UK parliamentary committee heard evidence of evolving threats from states and criminals
Threat of cyber attack from Russia has intensified, British MPs told
There has been a “consistent rise in the appetite for attack from Russia on critical sectors”, a top British spy told MPs on Monday. Ciaran Martin, who heads the National Cyber Security Centre at GCHQ, warned the UK parliament’s National Security Strategy Committee that in addition to “traditional” targets such as energy infrastructure Moscow is deploying cyber technology “against the west as a whole” to strike at “softer power” with a view to undermining “democratic institutions, media institutions and … free speech”.

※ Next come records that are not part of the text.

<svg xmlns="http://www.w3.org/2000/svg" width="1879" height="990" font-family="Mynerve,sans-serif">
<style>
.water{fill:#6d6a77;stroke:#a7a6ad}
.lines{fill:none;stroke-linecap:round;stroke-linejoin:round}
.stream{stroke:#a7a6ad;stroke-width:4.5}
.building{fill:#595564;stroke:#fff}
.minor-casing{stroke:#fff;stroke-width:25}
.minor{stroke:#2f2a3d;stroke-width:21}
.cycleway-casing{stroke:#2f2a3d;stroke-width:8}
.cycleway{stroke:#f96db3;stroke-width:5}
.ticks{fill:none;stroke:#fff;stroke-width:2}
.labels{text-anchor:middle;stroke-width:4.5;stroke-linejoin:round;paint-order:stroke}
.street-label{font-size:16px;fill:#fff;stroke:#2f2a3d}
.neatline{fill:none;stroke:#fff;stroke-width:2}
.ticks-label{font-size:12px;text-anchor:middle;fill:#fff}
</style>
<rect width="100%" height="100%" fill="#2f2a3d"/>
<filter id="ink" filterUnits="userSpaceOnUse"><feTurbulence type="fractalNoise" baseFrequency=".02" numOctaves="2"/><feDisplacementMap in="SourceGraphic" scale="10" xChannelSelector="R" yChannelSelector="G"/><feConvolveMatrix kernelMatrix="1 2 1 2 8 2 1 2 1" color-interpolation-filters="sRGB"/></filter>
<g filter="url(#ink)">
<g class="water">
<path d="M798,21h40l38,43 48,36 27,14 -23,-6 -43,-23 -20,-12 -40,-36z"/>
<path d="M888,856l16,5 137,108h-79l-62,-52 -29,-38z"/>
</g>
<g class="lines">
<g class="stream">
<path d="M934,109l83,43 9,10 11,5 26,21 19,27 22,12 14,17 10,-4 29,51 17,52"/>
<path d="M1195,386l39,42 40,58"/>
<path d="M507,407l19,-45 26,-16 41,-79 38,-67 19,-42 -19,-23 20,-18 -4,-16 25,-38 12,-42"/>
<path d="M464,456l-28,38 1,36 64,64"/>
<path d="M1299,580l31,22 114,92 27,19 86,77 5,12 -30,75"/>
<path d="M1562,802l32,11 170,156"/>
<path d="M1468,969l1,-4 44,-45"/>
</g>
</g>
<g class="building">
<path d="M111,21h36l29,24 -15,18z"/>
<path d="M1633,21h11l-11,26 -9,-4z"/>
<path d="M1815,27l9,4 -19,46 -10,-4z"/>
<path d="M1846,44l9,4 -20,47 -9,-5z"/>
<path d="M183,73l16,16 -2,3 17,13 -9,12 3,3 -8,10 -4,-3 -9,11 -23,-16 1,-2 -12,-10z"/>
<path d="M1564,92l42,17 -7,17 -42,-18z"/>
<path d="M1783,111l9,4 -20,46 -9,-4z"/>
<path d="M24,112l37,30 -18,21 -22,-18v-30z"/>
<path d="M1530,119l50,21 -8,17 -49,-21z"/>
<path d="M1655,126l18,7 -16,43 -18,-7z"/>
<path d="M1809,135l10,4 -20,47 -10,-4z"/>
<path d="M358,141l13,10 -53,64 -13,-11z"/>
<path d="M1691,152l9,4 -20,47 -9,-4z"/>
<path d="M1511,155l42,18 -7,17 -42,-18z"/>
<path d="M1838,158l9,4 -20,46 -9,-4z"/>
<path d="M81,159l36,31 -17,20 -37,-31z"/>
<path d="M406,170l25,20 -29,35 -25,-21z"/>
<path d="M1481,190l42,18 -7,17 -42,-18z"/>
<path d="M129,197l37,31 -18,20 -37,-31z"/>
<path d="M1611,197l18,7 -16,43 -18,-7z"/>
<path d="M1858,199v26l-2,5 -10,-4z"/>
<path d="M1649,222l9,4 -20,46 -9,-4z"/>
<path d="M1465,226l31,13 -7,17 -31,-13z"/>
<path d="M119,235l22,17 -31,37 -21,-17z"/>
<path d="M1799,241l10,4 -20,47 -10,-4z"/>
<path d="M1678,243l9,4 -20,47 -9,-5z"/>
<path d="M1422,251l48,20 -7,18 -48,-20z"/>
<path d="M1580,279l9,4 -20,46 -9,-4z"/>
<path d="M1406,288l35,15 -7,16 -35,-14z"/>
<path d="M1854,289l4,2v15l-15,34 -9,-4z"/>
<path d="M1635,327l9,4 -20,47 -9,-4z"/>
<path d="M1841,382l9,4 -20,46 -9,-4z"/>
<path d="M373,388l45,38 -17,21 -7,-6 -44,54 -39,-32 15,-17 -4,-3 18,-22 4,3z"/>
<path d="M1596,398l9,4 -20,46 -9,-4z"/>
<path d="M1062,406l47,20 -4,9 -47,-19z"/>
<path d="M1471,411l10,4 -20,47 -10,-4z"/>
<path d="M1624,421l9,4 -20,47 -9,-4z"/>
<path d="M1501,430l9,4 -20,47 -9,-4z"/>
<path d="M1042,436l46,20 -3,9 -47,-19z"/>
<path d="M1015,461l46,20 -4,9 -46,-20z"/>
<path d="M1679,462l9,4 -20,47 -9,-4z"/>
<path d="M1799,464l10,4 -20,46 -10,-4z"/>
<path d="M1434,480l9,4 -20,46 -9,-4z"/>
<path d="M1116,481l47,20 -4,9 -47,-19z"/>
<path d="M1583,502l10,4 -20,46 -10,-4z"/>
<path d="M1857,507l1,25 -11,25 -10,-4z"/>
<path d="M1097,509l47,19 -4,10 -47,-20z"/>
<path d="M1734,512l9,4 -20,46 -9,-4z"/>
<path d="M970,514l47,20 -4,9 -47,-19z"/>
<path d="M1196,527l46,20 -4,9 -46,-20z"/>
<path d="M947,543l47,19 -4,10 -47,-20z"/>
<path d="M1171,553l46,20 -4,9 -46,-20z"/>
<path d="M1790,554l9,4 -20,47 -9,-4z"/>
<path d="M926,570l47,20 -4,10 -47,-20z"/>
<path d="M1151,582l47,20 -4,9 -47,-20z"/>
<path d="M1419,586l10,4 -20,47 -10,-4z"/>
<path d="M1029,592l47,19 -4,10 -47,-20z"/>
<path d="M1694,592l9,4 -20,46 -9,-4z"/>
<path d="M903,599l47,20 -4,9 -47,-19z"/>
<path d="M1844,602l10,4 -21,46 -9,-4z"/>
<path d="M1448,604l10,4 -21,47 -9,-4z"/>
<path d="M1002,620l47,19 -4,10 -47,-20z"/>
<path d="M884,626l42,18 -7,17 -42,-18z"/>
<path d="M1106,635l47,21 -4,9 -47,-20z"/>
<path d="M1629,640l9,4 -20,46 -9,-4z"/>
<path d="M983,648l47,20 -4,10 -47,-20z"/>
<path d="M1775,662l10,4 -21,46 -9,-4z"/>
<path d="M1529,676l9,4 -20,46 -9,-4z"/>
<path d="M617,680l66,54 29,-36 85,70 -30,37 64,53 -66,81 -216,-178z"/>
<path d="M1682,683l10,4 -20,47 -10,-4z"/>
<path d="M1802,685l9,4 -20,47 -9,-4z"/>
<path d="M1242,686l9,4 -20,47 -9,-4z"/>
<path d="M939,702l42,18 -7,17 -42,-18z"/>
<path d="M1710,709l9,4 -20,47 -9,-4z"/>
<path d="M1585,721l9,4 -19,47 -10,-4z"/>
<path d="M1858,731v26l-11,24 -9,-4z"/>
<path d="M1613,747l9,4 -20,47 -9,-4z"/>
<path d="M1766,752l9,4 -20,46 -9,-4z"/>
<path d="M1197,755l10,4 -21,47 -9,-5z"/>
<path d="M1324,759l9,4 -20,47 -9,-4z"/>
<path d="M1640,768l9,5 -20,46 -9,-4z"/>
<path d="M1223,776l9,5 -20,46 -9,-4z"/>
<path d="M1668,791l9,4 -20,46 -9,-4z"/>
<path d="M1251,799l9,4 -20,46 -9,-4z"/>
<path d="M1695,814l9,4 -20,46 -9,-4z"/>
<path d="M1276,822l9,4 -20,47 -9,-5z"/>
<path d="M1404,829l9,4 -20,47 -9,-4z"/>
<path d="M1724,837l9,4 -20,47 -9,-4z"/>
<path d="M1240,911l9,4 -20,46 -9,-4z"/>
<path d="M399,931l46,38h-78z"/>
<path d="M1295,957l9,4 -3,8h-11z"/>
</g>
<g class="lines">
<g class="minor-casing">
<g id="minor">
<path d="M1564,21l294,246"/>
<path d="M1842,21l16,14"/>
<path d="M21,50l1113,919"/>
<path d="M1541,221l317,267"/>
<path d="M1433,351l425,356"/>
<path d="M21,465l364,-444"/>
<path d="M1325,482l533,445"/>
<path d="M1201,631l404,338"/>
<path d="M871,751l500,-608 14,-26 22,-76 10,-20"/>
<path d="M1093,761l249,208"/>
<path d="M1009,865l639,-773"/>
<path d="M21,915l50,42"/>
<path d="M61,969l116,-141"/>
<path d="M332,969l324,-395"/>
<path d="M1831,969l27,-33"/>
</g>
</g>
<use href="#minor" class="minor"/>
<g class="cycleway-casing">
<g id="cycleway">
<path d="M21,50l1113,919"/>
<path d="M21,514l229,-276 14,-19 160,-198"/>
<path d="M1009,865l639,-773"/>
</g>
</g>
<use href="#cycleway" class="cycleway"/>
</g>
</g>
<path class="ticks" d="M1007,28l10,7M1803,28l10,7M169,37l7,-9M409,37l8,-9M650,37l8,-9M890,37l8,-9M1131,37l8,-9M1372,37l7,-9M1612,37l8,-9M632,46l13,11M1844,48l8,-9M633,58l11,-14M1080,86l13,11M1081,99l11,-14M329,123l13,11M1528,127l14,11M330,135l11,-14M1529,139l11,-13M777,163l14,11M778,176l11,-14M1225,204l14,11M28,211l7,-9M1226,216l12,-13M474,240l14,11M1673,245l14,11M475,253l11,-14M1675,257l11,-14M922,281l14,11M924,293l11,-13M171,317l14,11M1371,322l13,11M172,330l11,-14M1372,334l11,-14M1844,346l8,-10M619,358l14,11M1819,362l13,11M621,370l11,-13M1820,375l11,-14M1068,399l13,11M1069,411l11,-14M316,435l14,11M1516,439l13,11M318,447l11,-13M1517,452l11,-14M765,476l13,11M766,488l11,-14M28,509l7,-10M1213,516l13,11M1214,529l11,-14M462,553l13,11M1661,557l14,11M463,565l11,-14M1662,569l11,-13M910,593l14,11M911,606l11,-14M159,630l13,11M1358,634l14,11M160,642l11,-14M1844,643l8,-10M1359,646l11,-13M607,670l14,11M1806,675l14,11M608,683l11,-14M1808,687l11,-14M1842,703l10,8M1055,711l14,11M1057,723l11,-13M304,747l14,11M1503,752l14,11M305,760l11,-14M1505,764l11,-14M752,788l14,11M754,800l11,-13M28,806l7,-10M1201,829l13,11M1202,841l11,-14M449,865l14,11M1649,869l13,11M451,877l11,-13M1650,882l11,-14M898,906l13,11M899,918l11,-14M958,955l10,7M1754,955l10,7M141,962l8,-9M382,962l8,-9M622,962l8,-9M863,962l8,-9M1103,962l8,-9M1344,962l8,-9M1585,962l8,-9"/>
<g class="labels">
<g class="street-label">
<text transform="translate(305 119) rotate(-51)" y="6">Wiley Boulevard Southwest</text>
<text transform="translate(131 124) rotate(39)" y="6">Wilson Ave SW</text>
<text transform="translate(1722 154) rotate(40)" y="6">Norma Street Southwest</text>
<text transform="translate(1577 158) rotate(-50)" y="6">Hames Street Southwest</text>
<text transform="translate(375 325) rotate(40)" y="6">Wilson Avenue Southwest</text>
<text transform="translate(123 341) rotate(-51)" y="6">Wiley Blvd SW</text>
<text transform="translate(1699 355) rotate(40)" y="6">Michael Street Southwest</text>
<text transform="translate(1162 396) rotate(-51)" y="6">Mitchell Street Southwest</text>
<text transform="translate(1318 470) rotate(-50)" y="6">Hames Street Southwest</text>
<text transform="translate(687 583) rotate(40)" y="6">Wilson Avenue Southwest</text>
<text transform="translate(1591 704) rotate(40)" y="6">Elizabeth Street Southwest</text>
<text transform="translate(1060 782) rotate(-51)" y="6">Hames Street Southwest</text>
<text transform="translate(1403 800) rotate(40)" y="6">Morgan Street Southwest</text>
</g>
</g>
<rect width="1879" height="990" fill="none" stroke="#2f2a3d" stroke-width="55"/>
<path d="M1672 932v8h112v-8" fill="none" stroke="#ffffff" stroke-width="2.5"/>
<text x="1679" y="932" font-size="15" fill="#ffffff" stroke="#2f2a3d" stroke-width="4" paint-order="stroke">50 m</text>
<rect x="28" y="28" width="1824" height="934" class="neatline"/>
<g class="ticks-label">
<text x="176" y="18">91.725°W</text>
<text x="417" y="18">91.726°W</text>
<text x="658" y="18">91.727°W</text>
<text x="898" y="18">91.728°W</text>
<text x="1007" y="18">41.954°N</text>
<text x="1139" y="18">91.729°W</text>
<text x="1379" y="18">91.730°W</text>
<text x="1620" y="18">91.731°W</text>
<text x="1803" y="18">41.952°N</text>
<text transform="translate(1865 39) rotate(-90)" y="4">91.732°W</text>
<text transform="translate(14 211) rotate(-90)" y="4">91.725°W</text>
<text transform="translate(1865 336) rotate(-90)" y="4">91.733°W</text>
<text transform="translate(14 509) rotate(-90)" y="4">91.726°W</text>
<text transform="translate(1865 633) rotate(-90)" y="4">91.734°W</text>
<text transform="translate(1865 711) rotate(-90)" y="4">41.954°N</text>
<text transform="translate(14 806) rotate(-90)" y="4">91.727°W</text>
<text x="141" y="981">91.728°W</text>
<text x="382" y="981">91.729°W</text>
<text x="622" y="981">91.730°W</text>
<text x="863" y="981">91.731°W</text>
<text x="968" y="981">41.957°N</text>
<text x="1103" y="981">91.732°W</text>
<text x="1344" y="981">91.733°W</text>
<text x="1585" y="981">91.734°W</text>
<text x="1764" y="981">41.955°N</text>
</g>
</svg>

Mr Martin gave evidence alongside David Lidington, minister for the cabinet office and chancellor of the Duchy of Lancaster, who told the committee that the character of the threat from “nation states and cyber criminals” is constantly evolving.
More “critical” sectors are at risk today than before, he said, listing among them health, media telecom and energy.
Asked if the ongoing Brexit negotiations posed a potential risk to the existing framework for inter-state cooperation on national security, Mr Lidington assured the committee that “ambitious and intense cooperation” between the UK and EU member states in matters of security would not be affected.
He also told the committee that government contracts will henceforth contain a requirement of cyber security standards that must not be observed by the contracting party but implemented across the supply chain to minimise exposure to cyber attacks.
Mr Martin noted that North Korea’s cyber offensive capabilities were being directed away from “political retaliation attacks” and into “theft of money”. He admitted that “recruiting deep technical expertise is challenging” against the backdrop of multiplying threats and rapidly advancing technology.
He informed the committee that 500 students are being sponsored by his unit to the tune of £4,000 towards their tuition fees on the condition that they will undertake cyber security work in the future.